BC students to feel a burn in their wallets: WA State students to suffer from education reforms

Cole Estes/The Jibsheet
Cole Estes/The Jibsheet

The United States educational system will soon be getting a face lift by state governments.

To most students, it’s probably not “new” news that Washington State’s four year institutions and community colleges alike will be raising tuition come fall quarter 2011.

This hike in tuition is the aftermath of Olympia’s decision to cut $482 million in funding for higher education. To make up for the money lost The Olympian reports “the budget includes provisions for 13% tuition increases at the University of Washington, Washington State University, and Western Washington University.” As well as an 11% increase for technical and community colleges throughout the state.

Therefore BC students should expect to feel a burn in their wallets come fall quarter. Schools like the University of Washington are also going to be denying very capable instate students’ admission to the UW, preferring to take the less capable out of state student who will be paying more.

However, education reform does not stop there. Along with higher tuition for students, there has been a rise in the number of standardized testing being given, and “re-evaluating” how districts evaluate the performance of teachers.

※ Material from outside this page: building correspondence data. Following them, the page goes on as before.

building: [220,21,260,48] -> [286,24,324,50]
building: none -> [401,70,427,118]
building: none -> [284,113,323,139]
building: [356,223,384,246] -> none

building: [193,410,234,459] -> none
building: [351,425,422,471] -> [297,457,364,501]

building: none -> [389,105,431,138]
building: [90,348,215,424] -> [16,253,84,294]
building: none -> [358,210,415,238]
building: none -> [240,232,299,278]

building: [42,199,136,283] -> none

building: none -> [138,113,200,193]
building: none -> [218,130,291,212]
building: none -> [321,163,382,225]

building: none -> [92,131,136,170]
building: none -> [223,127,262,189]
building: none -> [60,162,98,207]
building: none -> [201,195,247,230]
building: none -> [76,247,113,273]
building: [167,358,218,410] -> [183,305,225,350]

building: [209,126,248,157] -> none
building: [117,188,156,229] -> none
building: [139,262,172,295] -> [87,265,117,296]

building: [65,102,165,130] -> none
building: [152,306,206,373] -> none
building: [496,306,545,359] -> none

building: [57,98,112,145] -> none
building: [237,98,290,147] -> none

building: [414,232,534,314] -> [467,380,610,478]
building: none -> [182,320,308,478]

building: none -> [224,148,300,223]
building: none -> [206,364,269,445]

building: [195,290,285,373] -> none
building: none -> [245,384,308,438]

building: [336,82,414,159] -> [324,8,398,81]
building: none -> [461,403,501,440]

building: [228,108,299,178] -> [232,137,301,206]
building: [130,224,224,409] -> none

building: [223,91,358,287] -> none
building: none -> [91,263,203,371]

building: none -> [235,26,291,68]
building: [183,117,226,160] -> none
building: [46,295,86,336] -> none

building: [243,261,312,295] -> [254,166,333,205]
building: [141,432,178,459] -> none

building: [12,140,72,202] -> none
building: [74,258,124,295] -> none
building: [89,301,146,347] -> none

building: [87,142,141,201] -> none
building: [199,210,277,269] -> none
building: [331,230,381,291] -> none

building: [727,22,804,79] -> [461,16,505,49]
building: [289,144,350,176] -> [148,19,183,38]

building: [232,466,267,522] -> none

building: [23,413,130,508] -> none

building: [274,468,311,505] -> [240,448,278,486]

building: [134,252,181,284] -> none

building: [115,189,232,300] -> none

In locations such as North Carolina the evaluation for teachers will no longer be based on tenure but on standardized tests.
The Washington Post reported “the explosion in testing in that district, and soon in others, is a result of a move to an assessment system in which teachers are evaluated largely on the basis of how well their students do on such tests.” This new measure is referred to as a “value-added system”, its intended to measure how much “‘value’ a teacher adds to a student’s growth.”

Even though The Washington Post has reported that research and assessment experts have shown that basing a teacher’s performance on standardized tests is unreliable and a very bad idea, states have nevertheless chosen to pass laws in favor of the new system.

It seems that with such “face lifts” given to our educational system, students and teachers alike will want a refund. Most of the educational reform measures proposed by states like North Carolina are also being endorsed by the White House.

These reform decisions are leaving most students wondering exactly what their future will look like with incredibly high tuition, more standardized testing that will barely reflect their abilities, and mediocre teachers because good teachers are being let go based upon a faulty evaluation system. The future looks dim.